### What is expected
Write out, word for word, the portion of the commentary on culinary school below, starting with "If you do not" and going on through "execute under pressure.".

### Selected extract
....

If you do not have a desire to serve people, a hunger to learn, the drive to be perfect, and the ability to think on your feet, then I do not recommend entering this industry. The great equalizer of this industry is that you can pay for your knowledge or you can figure out how to get paid while acquiring your knowledge.
I did not attend culinary school, and I own and operate a restaurant. I am very involved, In the course of a week I cook on the line, prep, help the dishwasher, write the schedule, and lots of other stuff. We serve breakfast and lunch, all made from scratch, lots of local ingredients.
We are lucky to have a loyal following and good reputation. This industry is unique in that it is completely about the individual, and very very little about where you come from. What’s important is that you are an efficient, hard worker who can execute under pressure.
When hiring I don’t look for the most qualified person, I look for the individual who is hungry and interested in working as part of a team. I want the guy who is going to have my attitude. If the grease trap is backing up, I want the guy who’s running towards it to fix it so service is not interrupted.
I want the guy who throws away the cooked item he just dropped on the floor, even through it would be easier to sell it. I want the guy who stays a bit late because he thinks he can fix something rather than calling in the appliance guy. I’m not going to automatically hire you because you have a culinary school degree.
Your knowledge does not mean shit if you’re going to be working slow, putting the kitchen behind, costing the servers money, and hurting our reputation. While I don’t regret not going, I lack a lot of the broader knowledge that culinary school would have helped me with. If I were an employee who wanted to move to a new place, the learning curve would be steeper than if I’d gone.
If you feel that culinary school is the right move for you, then for the love of god go work in a restaurant first. If you have no experience, knock on some doors before 11 or between 2-4:30 and ask if you can start washing dishes. This job is dismissed as simple, but it is going to give you an idea of what’s required to excel in a kitchen. Put in some time there, you are choosing to make this your profession and this is a chance to learn. Even better if you can find a mentor.
If you still think culinary school is the best route, then plan what you want to do. Do you want to own a place? Be a chef of a restaurant? Catering? Take classes that will help you achieve this goal. Accounting, marketing, and management will all serve you very well, and for some reason the culinary school people I have met never do any of this, and find themselves only partially prepared. -ether_bandit
It Comes Down to Attitude and Hard Work
Most of the chefs we asked to respond were more than eager to give their responses. It is no secret that most culinary students are seen as naive, entitled and wanting an easy way up the ladder. Most chefs are not looking for a degree. Most chefs are looking for hard workers, team players, and those that can perform under pressure.

....

### Information supplied
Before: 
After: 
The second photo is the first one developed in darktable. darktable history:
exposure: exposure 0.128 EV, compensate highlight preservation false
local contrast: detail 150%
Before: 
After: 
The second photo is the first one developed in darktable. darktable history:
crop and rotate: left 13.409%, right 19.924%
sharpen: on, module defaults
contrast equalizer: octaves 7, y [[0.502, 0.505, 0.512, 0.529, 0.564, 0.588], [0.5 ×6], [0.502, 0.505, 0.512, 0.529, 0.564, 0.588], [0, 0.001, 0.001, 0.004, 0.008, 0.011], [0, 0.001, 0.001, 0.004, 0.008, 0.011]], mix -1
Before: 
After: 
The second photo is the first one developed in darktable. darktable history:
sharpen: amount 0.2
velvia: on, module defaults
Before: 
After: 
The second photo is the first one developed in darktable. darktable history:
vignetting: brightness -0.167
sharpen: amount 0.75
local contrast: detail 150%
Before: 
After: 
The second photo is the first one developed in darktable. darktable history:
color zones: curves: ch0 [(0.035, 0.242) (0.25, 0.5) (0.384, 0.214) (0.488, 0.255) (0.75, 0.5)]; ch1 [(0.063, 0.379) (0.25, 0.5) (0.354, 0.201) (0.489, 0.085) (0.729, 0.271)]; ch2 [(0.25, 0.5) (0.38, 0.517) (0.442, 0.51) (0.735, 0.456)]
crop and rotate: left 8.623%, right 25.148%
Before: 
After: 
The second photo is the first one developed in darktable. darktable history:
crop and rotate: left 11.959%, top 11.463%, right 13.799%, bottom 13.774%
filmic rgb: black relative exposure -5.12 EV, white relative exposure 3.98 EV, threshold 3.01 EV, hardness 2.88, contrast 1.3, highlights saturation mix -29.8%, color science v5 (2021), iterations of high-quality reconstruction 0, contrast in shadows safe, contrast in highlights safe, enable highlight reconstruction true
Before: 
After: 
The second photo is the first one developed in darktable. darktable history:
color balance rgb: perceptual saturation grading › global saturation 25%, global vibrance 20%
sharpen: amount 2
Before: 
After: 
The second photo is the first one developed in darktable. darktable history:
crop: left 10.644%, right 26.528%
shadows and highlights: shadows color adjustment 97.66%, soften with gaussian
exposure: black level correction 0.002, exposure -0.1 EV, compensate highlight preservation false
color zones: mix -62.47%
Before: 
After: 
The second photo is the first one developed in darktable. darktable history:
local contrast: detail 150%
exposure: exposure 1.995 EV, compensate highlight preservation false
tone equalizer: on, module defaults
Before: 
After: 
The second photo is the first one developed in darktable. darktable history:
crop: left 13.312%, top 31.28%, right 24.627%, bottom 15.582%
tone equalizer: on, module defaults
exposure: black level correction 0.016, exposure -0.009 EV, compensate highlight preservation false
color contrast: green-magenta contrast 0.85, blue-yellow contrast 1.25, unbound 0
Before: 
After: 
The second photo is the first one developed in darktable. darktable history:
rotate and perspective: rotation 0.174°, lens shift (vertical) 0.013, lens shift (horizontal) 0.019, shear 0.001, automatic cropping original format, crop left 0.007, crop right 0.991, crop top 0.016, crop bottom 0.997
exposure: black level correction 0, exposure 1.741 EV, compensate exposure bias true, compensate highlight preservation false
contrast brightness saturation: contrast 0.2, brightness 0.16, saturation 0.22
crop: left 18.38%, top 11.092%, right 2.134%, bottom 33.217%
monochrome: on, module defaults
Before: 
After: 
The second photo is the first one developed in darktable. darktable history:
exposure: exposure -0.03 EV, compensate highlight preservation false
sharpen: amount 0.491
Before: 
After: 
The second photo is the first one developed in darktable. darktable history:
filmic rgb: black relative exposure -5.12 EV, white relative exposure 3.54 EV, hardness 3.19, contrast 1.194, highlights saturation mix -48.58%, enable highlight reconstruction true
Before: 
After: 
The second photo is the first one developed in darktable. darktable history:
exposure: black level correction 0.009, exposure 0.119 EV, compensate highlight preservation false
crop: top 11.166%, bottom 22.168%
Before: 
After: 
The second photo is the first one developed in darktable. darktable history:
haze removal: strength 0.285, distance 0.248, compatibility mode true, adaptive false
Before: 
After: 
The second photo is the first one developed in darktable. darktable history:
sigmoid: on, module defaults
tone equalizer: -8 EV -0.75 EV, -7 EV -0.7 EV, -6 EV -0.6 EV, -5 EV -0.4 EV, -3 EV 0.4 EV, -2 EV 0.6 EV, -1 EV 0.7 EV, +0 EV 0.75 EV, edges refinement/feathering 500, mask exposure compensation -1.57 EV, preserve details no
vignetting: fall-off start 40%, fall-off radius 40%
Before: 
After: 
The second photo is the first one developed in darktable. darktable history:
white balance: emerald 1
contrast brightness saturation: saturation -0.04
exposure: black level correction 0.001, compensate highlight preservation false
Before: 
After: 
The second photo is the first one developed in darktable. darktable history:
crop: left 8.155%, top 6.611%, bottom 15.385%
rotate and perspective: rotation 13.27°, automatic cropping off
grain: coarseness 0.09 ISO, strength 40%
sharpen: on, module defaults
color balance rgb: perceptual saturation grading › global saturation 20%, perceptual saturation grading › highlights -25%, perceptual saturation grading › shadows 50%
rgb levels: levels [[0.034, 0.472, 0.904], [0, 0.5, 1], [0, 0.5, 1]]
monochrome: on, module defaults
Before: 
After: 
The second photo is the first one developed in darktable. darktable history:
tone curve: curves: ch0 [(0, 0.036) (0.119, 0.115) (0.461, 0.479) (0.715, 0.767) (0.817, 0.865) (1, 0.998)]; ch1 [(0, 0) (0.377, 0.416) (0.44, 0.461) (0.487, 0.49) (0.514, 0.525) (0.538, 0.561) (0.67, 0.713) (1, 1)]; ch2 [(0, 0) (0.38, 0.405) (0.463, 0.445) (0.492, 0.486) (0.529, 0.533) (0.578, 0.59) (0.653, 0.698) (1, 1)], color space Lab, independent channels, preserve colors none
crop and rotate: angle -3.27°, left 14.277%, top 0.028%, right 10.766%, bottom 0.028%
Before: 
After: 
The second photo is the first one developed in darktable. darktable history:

....

### Worked solution
If you do not have a desire to serve people, a hunger to learn, the drive to be perfect, and the ability to think on your feet, then I do not recommend entering this industry. The great equalizer of this industry is that you can pay for your knowledge or you can figure out how to get paid while acquiring your knowledge.
I did not attend culinary school, and I own and operate a restaurant. I am very involved, In the course of a week I cook on the line, prep, help the dishwasher, write the schedule, and lots of other stuff. We serve breakfast and lunch, all made from scratch, lots of local ingredients.
We are lucky to have a loyal following and good reputation. This industry is unique in that it is completely about the individual, and very very little about where you come from. What’s important is that you are an efficient, hard worker who can execute under pressure.